Synergies among Testing, Verification, and Repair for Concurrent Programs

Diese Seminarbeschreibung wurde vor dem Seminar auf unseren Webseiten veröffentlicht und bei der Einladung zum Seminar verwendet.

Motivation

Concurrency bugs are notoriously hard to reproduce, localize and repair. This is because of the explosion in behavior space of concurrent software systems compared to sequential codes. This presents a challenge for bug-finding, verification, and bug-fixing tools, which are all required to disambiguate true problems from spurious defects and represent the defects in an effective and actionable manner.

As an example, a concrete-level data-race situation, whereby two threads access a shared memory location without proper synchronization, and at least one of these threads writes to that location, is not necessarily a bug. If such a race occurs within a lock-free data structure, then it may be admissible as part of some higher-level transactional behavior enforced by the data-structure operation. In other situations, where a race indeed proves to be a bug, there is the challenging question of linking the race back to its cause such as insufficient synchronization or failure to check a precondition.

Other questions that arise are whether the bug can be reproduced with only a small number of threads (or more generally, what the minimal reproduction scenario is for the bug); whether it is inherently concurrent or may also arise in a sequential context; whether it arises due to erroneous application code, library code, or a violation of the contract between the client and library; etc.

The inherent difficulties of reasoning about concurrency bugs complicate testing, verification, and repair. For a testing algorithm, the challenge is not only to come up with effective inputs, but also to induce thread interleavings that are likely to expose concurrency defects, and beyond that, the testing algorithm must also be able to characterize the bugs it observes to output actionable and reproducible bug reports. For a verification technique, there are for instance the challenges to support specifications that permit thread-modular and procedure-modular verification (even if threads share resources), to reason about thread interactions more abstractly than by exploring all possible interleavings to achieve scalability, and to capture the subtle semantics of weak memory models. For a repair algorithm, it is pertinent to introduce the “minimal” amount of synchronization to eliminate a problem, as otherwise the fix becomes a performance bottleneck, obviating the benefit of parallelism. The threat of introducing other bugs through the fix also exists (a classic example being the introduction of a deadlock when fixing an atomicity violation).
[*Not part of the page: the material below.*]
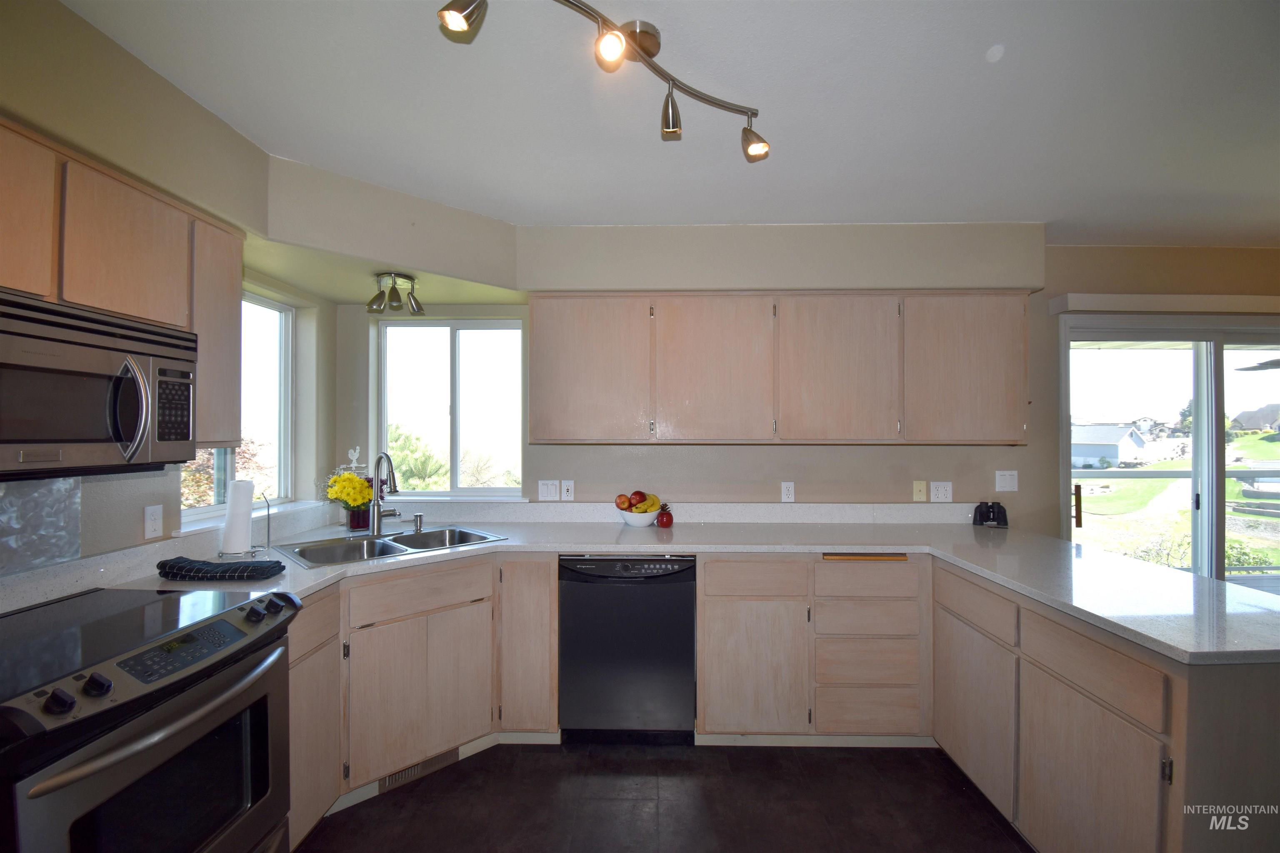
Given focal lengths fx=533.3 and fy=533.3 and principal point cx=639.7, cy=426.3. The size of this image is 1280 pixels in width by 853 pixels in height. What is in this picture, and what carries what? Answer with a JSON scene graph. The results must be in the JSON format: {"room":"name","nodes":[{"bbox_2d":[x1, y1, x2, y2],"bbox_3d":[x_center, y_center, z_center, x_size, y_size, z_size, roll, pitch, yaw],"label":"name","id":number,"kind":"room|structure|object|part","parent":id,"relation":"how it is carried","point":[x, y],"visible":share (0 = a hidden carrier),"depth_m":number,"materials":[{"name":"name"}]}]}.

The testing, verification and repair communities have largely worked independently on the problems of concurrency, which remain extremely difficult for all three of these communities. What is missing is more sharing of techniques and algorithms between the communities to create “hybrid” approaches for tackling concurrency bugs. One example would be to guide the formulation and refinement of verification models by dynamic testing. Another example is to derive dynamic performance metrics from testing to inform the repair algorithm. Yet another possibility is to instantiate exhaustive testing as a form of bounded model checking or utilize testing within verification to confirm whether an alarm is correct.

A main goal of our proposed seminar is to bring together researchers from the bug-finding, verification and repair communities to think through these and other ideas, present their techniques and algorithms, and examine together hybrid analysis models. We hope to also benefit from industry practitioners, who have developed their own techniques and practices for detecting, isolating and fixing concurrency bugs, and could orient the discussion toward practical challenges and solutions.